Load Balancing Algorithm
Docker Swarm comes with a load balancer, based on IPVS module in Linux kernel, to distribute traffic to all containers in round-robin fashion. It lacks several useful configurable options to handle routing of stateful applications, for example persistent connection (so source will always reach the same destination) and support for other balancing algorithm, like least connection, weighted round-robin or random. Despite IPVS being capable of handling persistent connections via option “-p”, it doesn’t seem to be configurable in Docker Swarm.
In MySQL, some connections might take a bit longer time to process before it returns the output back to the clients. Thus, Galera Cluster load distribution should use “least connection” algorithm, so the load is equally distributed to all database containers. The load balancer would ideally monitor the number of open connections for each server, and sends to the least busy server.

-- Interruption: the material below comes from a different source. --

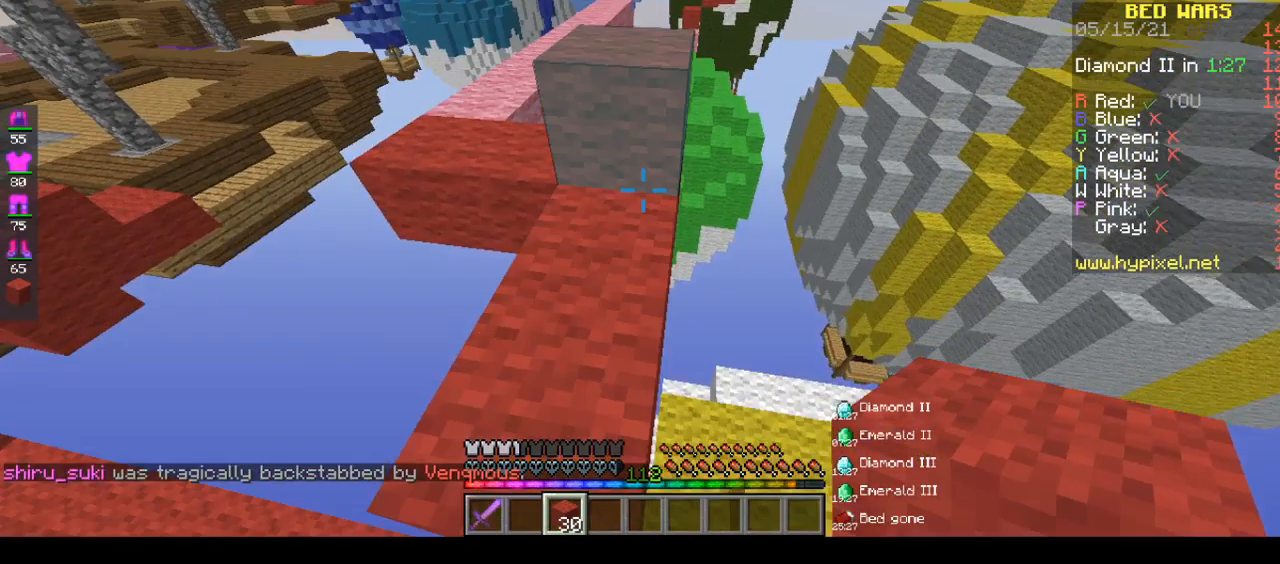
{"keys": ["space", "w"], "mouse": [], "events": [[150, "a", "down"], [150, "space", "down"], [150, "w", "down"], [267, "a", "up"]]}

Kubernetes defaults to least connection when distributing traffic to the backend containers.
As a workaround, relying on other load balancers in front of the service is still the recommended way. HAProxy, ProxySQL and MaxScale excel in this area. However, you have to make sure these load balancers are aware of the dynamic changes of the backend database containers especially during scaling and failover.
Summary
Galera Cluster on Docker Swarm fits well in development, test and staging environments, but it needs some more work when running in production. The technology still needs some time to mature, but as we saw in this blog, there are ways to work around the current limitations.